We are pretty much plateauing in base model performance since gpt4. It's mostly tooling and integration now. The target is also AGI so no matter your product you will get measured on your progress towards it. With new "sota" models popping up left and right you also have no good way of user retention because the user is mostly interested in the models performance not the funny meme generator you added. looking at you openai...
"They called me bubble boy..." - some dude at Deutsche.
So, how do you feel about the recent IMO stuff? Don't they cause a consistency problem for your view that we've plateaued-- to me at least, I felt we were something like two years away from this kind of thing.

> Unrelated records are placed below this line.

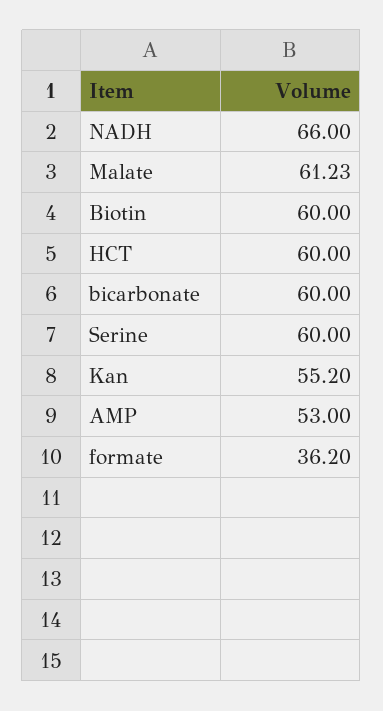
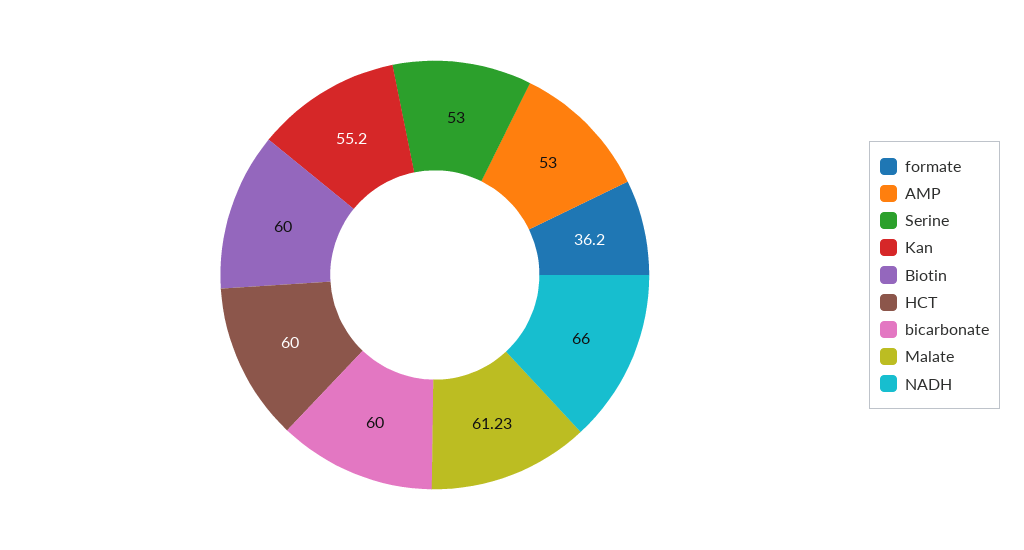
  {
    "NADH": 66,
    "Malate": 61.23,
    "Biotin": 60,
    "HCT": 60,
    "bicarbonate": 60,
-   "Serine": 60,
+   "Serine": 53,
    "Kan": 55.2,
    "AMP": 53,
    "formate": 36.2
  }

Probably very expensive to run of course, probably ridiculously so, but they were able to solve really difficult maths problems.
What is the training cost of such human? Reliability is another concern. There is no manufacturer whom you can pay 10 billion and get few 1000 of trained processor.
>We are pretty much plateauing in base model performance since gpt4.
Reasoning models didn't even exist at the time, LLMs were struggling a lot with math at the time, now it's completely different with SOTA models, there have been massive improvements since gpt4.
The transformer paper was published in 2017, and within 8 years (less so, if i'm being honest), we have bots that passed the Turing test. To people with shorter term memories, passing the turing test was a big deal.
My point is that even if things are pleatuing, a lot of these advancements are done in step change fashion. All it takes is one or two good insights to make massive leaps, and just because things are plateauing now, it's a bad predictor for how things will be in the future.
"They called me bubble boy..." - some dude at Deutsche.